QBは地球外生命体でも宇宙人でもなく、「強い想いを具現化させるもの」であると考えられる。
上記してある通り動物は願いなんかしない、ありもしない空想をするのは知的生命体のみであり、リンク先にも掲載しているが、「霊術」には人に危害を与えるための「霊術」と、人を何かから助けようとするための「霊術」があると言えるのです。
また、呪い、とまではいかないまでも、人は誰でも、日常的に、自分の思いを「念」として発しています。これは、テレパシーや念力を信じる方ならご理解いただけると思います。この「念」も、一つ間違うと人を傷つけることがあります。「思い」は力になることがあるからです。

これらに書かれている「想い・念」を力に変換できるものこそがQBの存在であろう。
つまり現代の人間界においてQBの存在なくして生活することは難しい。
結果的に私が言いたいことは、QBは神に近い信仰対象物でしかないということ。QBに願いをしその対価を背負う(魔女になる)ということは、等価交換であり、まどマギの世界ではない現代でも、対価として、災いが起こるという信仰から成り立っている。

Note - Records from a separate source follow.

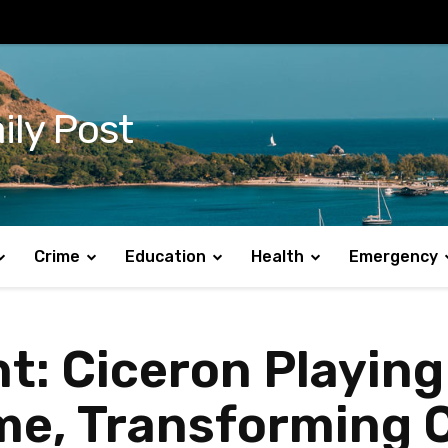
ily Post
Crime
Education
Health
Emergency
t: Ciceron Playing 
Time, Transformin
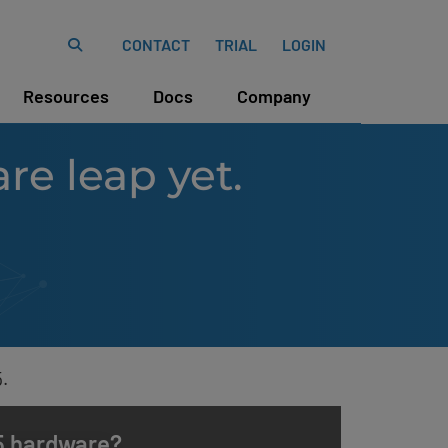
CONTACT
TRIAL
LOGIN
Resources
Docs
Company
re leap yet.
.
v5 hardware?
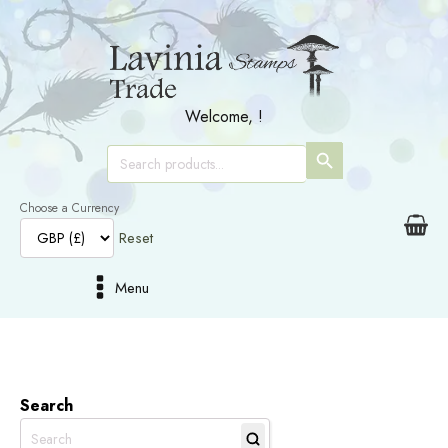
Welcome,
!
SEARCH
Search
for:
BUTTON
Choose a Currency
Reset
Menu
Search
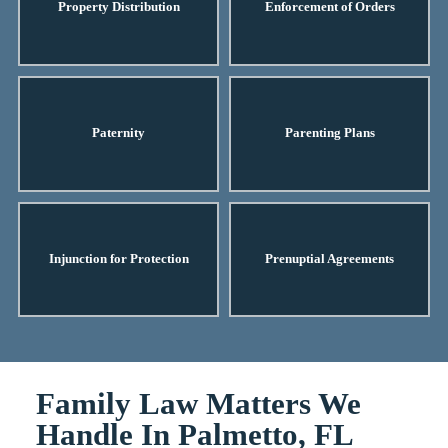
Property Distribution
Enforcement of Orders
Paternity
Parenting Plans
Injunction for Protection
Prenuptial Agreements
Family Law Matters We
Handle In Palmetto, FL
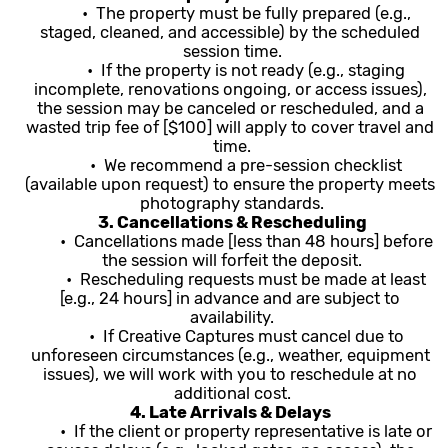
	•  The property must be fully prepared (e.g., 
staged, cleaned, and accessible) by the scheduled 
session time.
	•  If the property is not ready (e.g., staging 
incomplete, renovations ongoing, or access issues), 
the session may be canceled or rescheduled, and a 
wasted trip fee of [$100] will apply to cover travel and 
time.
	•  We recommend a pre-session checklist 
(available upon request) to ensure the property meets 
photography standards.
3. Cancellations & Rescheduling
	•  Cancellations made [less than 48 hours] before 
the session will forfeit the deposit.
	•  Rescheduling requests must be made at least 
[e.g., 24 hours] in advance and are subject to 
availability.
	•  If Creative Captures must cancel due to 
unforeseen circumstances (e.g., weather, equipment 
issues), we will work with you to reschedule at no 
additional cost.
4. Late Arrivals & Delays 
	•  If the client or property representative is late or 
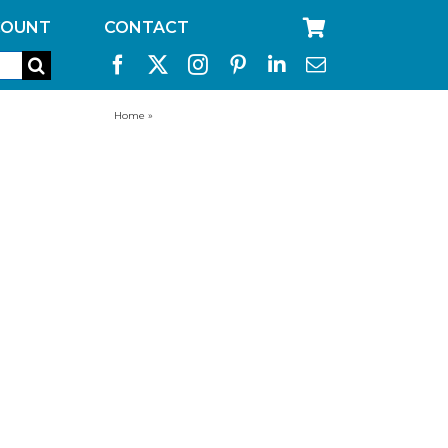
COUNT
CONTACT
Home
»
aquabrick replacement filters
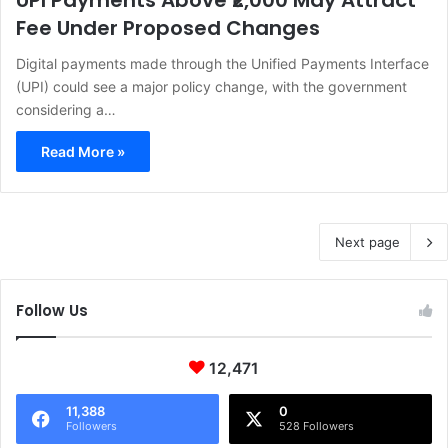
UPI Payments Above ₹2,000 May Attract
Fee Under Proposed Changes
Digital payments made through the Unified Payments Interface
(UPI) could see a major policy change, with the government
considering a…
Read More »
Next page
Follow Us
12,471
11,388
0
Followers
528 Followers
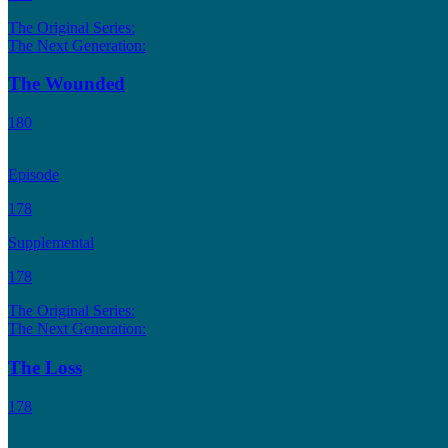
The Original Series:
The Next Generation:
The Wounded
180
Episode
178
Supplemental
178
The Original Series:
The Next Generation:
The Loss
178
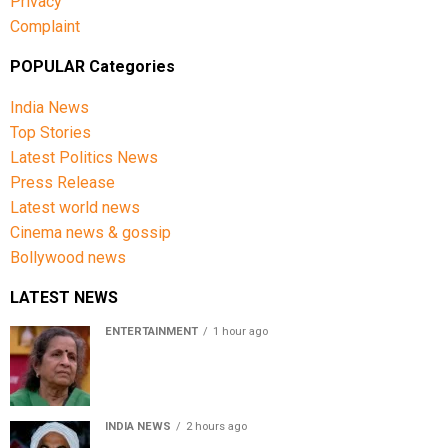
Privacy
Complaint
POPULAR Categories
India News
Top Stories
Latest Politics News
Press Release
Latest world news
Cinema news & gossip
Bollywood news
LATEST NEWS
ENTERTAINMENT
1 hour ago
Usha Nadkarni reflects on living alone at 80, abusive
childhood and sacrifices behind her acting career
INDIA NEWS
2 hours ago
Atiq Ahmed’s son Aban Ahmed killed in Jhansi crash,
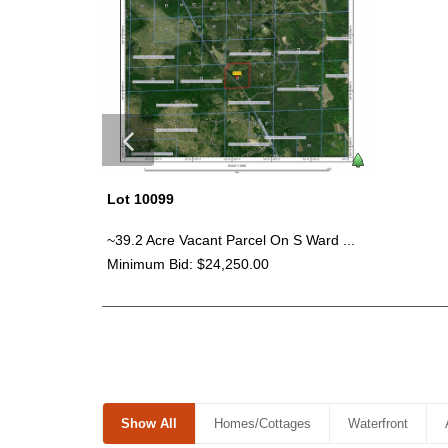
Lot 10099
~39.2 Acre Vacant Parcel On S Ward ...
Minimum Bid: $24,250.00
Show All
Homes/Cottages
Waterfront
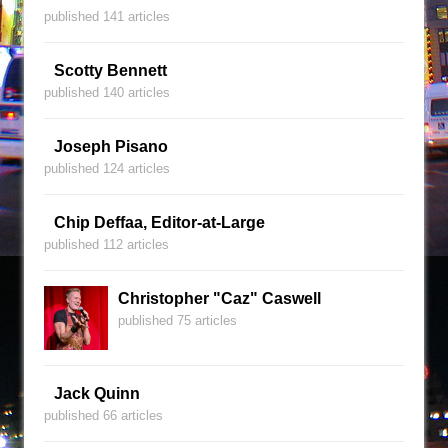
published 141 articles
Scotty Bennett
published 140 articles
Joseph Pisano
published 124 articles
Chip Deffaa, Editor-at-Large
published 112 articles
Christopher "Caz" Caswell
published 75 articles
Jack Quinn
published 66 articles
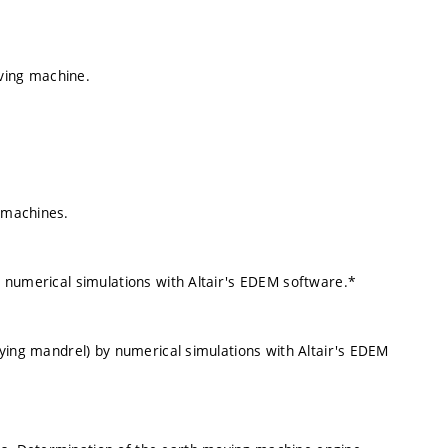
ving machine.
g machines.
ng numerical simulations with Altair's EDEM software.*
ifying mandrel) by numerical simulations with Altair's EDEM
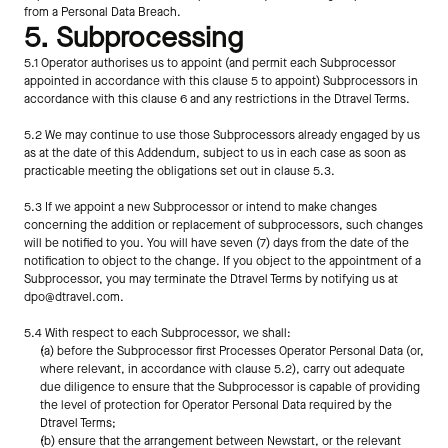
from a Personal Data Breach.
5. Subprocessing
5.1 Operator authorises us to appoint (and permit each Subprocessor 
appointed in accordance with this clause 5 to appoint) Subprocessors in 
accordance with this clause 6 and any restrictions in the Dtravel Terms.
5.2 We may continue to use those Subprocessors already engaged by us 
as at the date of this Addendum, subject to us in each case as soon as 
practicable meeting the obligations set out in clause 5.3.   
5.3 If we appoint a new Subprocessor or intend to make changes 
concerning the addition or replacement of subprocessors, such changes 
will be notified to you. You will have seven (7) days from the date of the 
notification to object to the change. If you object to the appointment of a 
Subprocessor, you may terminate the Dtravel Terms by notifying us at 
dpo@dtravel.com.
5.4 With respect to each Subprocessor, we shall:
(a) before the Subprocessor first Processes Operator Personal Data (or, 
where relevant, in accordance with clause 5.2), carry out adequate 
due diligence to ensure that the Subprocessor is capable of providing 
the level of protection for Operator Personal Data required by the 
Dtravel Terms;
(b) ensure that the arrangement between Newstart, or the relevant 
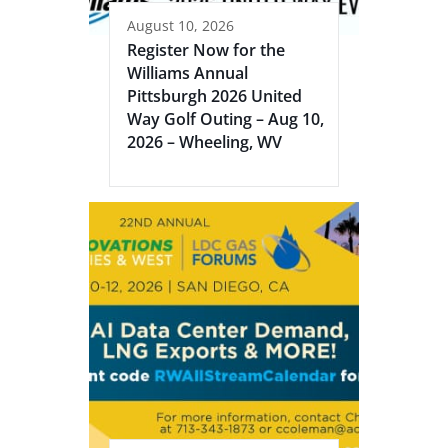
August 10, 2026
Register Now for the
Williams Annual
Pittsburgh 2026 United
Way Golf Outing – Aug 10,
2026 – Wheeling, WV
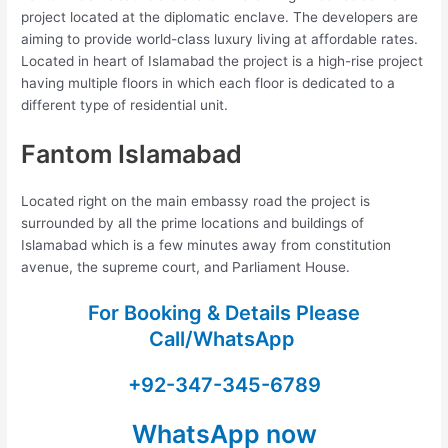
project located at the diplomatic enclave. The developers are
aiming to provide world-class luxury living at affordable rates.
Located in heart of Islamabad the project is a high-rise project
having multiple floors in which each floor is dedicated to a
different type of residential unit.
Fantom Islamabad
Located right on the main embassy road the project is
surrounded by all the prime locations and buildings of
Islamabad which is a few minutes away from constitution
avenue, the supreme court, and Parliament House.
For Booking & Details Please
Call/WhatsApp
+92-347-345-6789
WhatsApp now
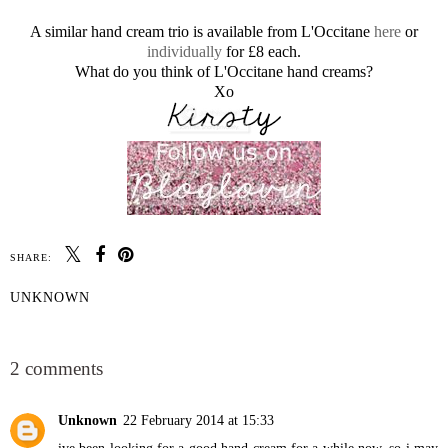
A similar hand cream trio is available from L'Occitane
here
or
individually
for £8 each.
What do you think of L'Occitane hand creams?
Xo
SHARE:
UNKNOWN
SHARE
2 comments
Unknown
22 February 2014 at 15:33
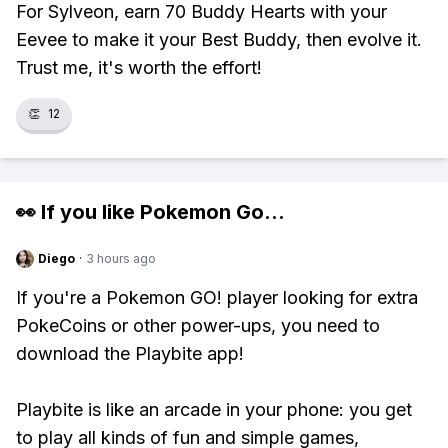
For Sylveon, earn 70 Buddy Hearts with your
Eevee to make it your Best Buddy, then evolve it.
Trust me, it's worth the effort!
👏
12
👀 If you like
Pokemon Go
...
Diego
·
3 hours ago
If you're a Pokemon GO! player looking for extra
PokeCoins or other power-ups, you need to
download the Playbite app!
Playbite is like an arcade in your phone: you get
to play all kinds of fun and simple games,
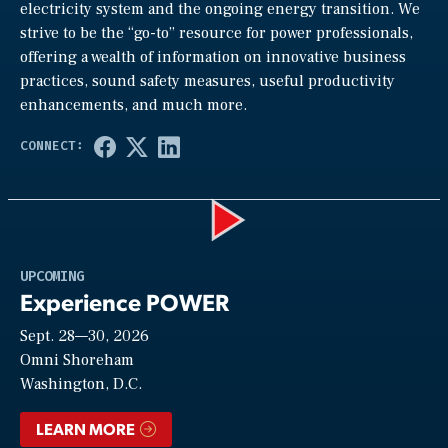
electricity system and the ongoing energy transition. We
strive to be the “go-to” resource for power professionals,
offering a wealth of information on innovative business
practices, sound safety measures, useful productivity
enhancements, and much more.
Play
UPCOMING
Experience POWER
Sept. 28—30, 2026
Video
Omni Shoreham
Washington, D.C.
LEARN MORE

ちょっと難しかったでしょうか、リンク先とあわせて読んでいただければ、私の言いたい事が伝わるかとおもいます。(分かり易く教えたつもりです…。)
等価交換に関しては鋼の錬金術師やxxxHolicを見てもらえば理解できると思います。


個人的に…。
そのほかにもまどマギには様々な小ネタがあります。
個人的にはさやかさんと人魚姫の関係性と狂った「乙女の祈り」一番好きです。